The punchline of a Deliberative Poll is a change in policy attitudes, a change in answers to the question: what is to be done? We studied fifty-eight indices of policy attitudes in nine national Deliberative Polls conducted between 1995 and 2004. Four of these Deliberative Polls were American, four were British and one was Australian. Topics varied from US foreign policy (2003) and the US general election (2004) to Britain’s future in Europe (1995) and the British General Election (1997). All samples were national with sample sizes ranging from 238 to 347. Seven of the Deliberative Polls were face to face and two were conducted online.

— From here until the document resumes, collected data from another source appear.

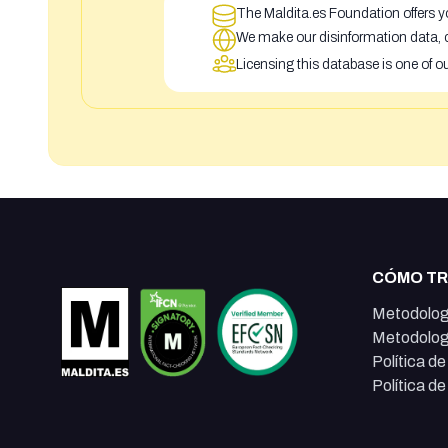
The Maldita.es Foundation offers yo
We make our disinformation data, c
Licensing this database is one of o
CÓMO T
Metodolog
Metodolog
Política d
Política d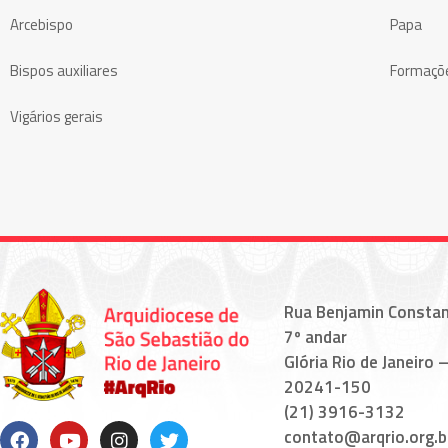
Arcebispo
Papa
Bispos auxiliares
Formaçõ
Vigários gerais
Rua Benjamin Constan
7º andar
Glória Rio de Janeiro –
20241-150
(21) 3916-3132
contato@arqrio.org.b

The first point to note is that there is a lot of change in policy attitudes. Seventy- two per cent of the fifty-eight indices show statistically significant net change comparing the answers on first contact with the answers at the conclusion of deliberations. The magnitudes of the changes are also large (Luskin et al. 2007b).5

A second point is that there is clearly an effect of salience. The more salient the issue to begin with, the less likely the net change. If respondents have already processed an issue, even with fairly imperfect and unbalanced deliberation in their daily lives, they are less likely to change their views. They may, in other words, have already arrived at fairly firm views. If we proxy salience by the time one knowledge scores, then there is a strong negative relationship (Luskin et al. 2007b).6

While there is a great deal of net attitude change, deliberation has a value even when there is no change. If the public thinks X should be done, but has not thought about the issue much, has not tested its views in comparison to alternative policies and the reasons for them, then there is an issue about how seriously, from the standpoint of normative legitimacy, one should take those views. They reflect very little thought and little consideration of opposing possibilities. On the other hand, if those views survive a serious deliberation unchanged, then they take on the added legitimacy of the public’s considered judgements. Those views have been tested in a context of opposing arguments with good information. Hence, regardless of change, the conclusions at the end of a well constituted Deliberative Poll offer a representation of what the public would think if it were thinking about the issue under transparently good conditions. It is those judgements, change or no change, that should have a recommending force to policy makers and representatives and those concerned with the public dialogue. While some of those views may correspond with the views in conventional polls, one can never be sure, unless they have been tested by adverse arguments, unless they have been tested by serious deliberation about policy alternatives.

It is worth adding that some Deliberative Polls have occurred in contexts soon before a vote where the results were widely publicized by broadcast media partners. In those cases - the British General Election, the Australian referendum on the Republic, the Danish referendum on the euro - there were significant changes in voting intention. Hence the opinion changes are not only significant; they can also be politically consequential.